A young, vibrant media

Before the arrival of democracy in 1990, no independent newspapers were published in Nepal. State media praised government policies and refused to carry critical comment or analysis. A few privately owned tabloids vaguely affiliated with political parties were tolerated, largely because their news coverage was sensationalist and often sleazy. Radio and television were entirely government run.

That all changed after 1990 when a movement to restore democracy–known in Nepal as the Jana Andolan–forced then-King Birendra to share power with political parties and civil society. Explicit guarantees of freedom of speech and freedom of the press were included in the new constitution, as was an assurance that no publication could lose its license once the government granted it. Earlier authoritarian administrations had closed newspapers at will, leaving investors and journalists bereft.

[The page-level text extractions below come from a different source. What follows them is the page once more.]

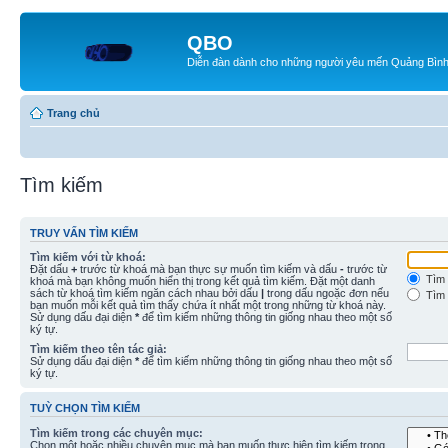
QBO
Diễn đàn dành cho những người yêu mến Quảng Bìn
Trang chủ
Tìm kiếm
TRUY VẤN TÌM KIẾM
Tìm kiếm với từ khoá:
Đặt dấu
+
trước từ khoá mà bạn thực sự muốn tìm kiếm và dấu
-
trước từ
Tìm 
khoá mà bạn không muốn hiển thị trong kết quả tìm kiếm. Đặt một danh
sách từ khoá tìm kiếm ngăn cách nhau bởi dấu
|
trong dấu ngoặc đơn nếu
Tìm 
bạn muốn mỗi kết quả tìm thấy chứa ít nhất một trong những từ khoá này.
Sử dụng dấu đại diện
*
để tìm kiếm những thông tin giống nhau theo một số
ký tự.
Tìm kiếm theo tên tác giả:
Sử dụng dấu đại diện
*
để tìm kiếm những thông tin giống nhau theo một số
ký tự.
TUỲ CHỌN TÌM KIẾM
Tìm kiếm trong các chuyên mục:
Chọn một hoặc nhiều chuyên mục mà bạn muốn thực hiện tìm kiếm trong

Underground newspapers emerged as legal entities immediately after the democratic struggle succeeded. More publications, commercially viable and increasingly balanced, soon followed. Kantipur, now the largest circulation Nepali-language newspaper, was founded in 1992. Himal Media, which publishes magazines and a weekly newspaper, expanded throughout the 1990s.

Independent radio was Nepal’s biggest media success story. In 1994, a group of journalists, activists and others founded Radio Sagarmatha in Kathmandu. This was known as a “community radio station” because programming was devoted to the needs and interests of the audience. Other stations, some playing music and others mixed programming, soon followed. The pattern was repeated around the country, with one station starting in a town or city, and others following in its wake. A landmark 2003 decision by the Nepal Supreme Court allowed the broadcast of news bulletins. In all, some 46 independent stations enlivened the FM band across Nepal–14 in Kathmandu alone.

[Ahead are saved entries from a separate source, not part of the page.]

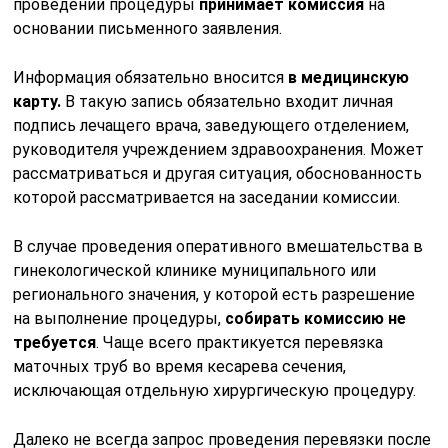
проведении процедуры
принимает комиссия
на
основании письменного заявления.
Информация обязательно вносится
в медицинскую
карту.
В такую запись обязательно входит личная
подпись лечащего врача, заведующего отделением,
руководителя учреждением здравоохранения. Может
рассматриваться и другая ситуация, обоснованность
которой рассматривается на заседании комиссии.
В случае проведения оперативного вмешательства в
гинекологической клинике муниципального или
регионального значения, у которой есть разрешение
на выполнение процедуры,
собирать комиссию не
требуется
. Чаще всего практикуется перевязка
маточных труб во время кесарева сечения,
исключающая отдельную хирургическую процедуру.
Далеко не всегда запрос проведения перевязки после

Television was late in coming to Nepal, largely because of poverty and the mountainous terrain that made TV signals difficult to send and receive with conventional broadcasting equipment. The satellite and cable revolutions of the 1990s allowed viewers to tune in to a variety of foreign channels, largely Indian. By 2002, the government was ready to allow private Nepalese investment in television, and three locally based channels were established. All started broadcasting relatively free and objective news by late 2004.

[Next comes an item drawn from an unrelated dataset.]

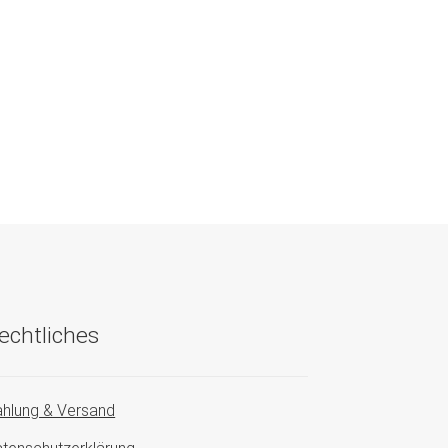
echtliches
hlung & Versand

In all, Nepal’s independent media employed more than 10,000 people and generated considerable revenue for investors–tens of millions of dollars by some estimates–before the royal coup. The flow of quality, independent information, especially from community radio stations in remote districts, cannot be given a dollar value. It was, in many ways, a priceless asset to those in Nepal struggling to develop the country and restore peace to the countryside.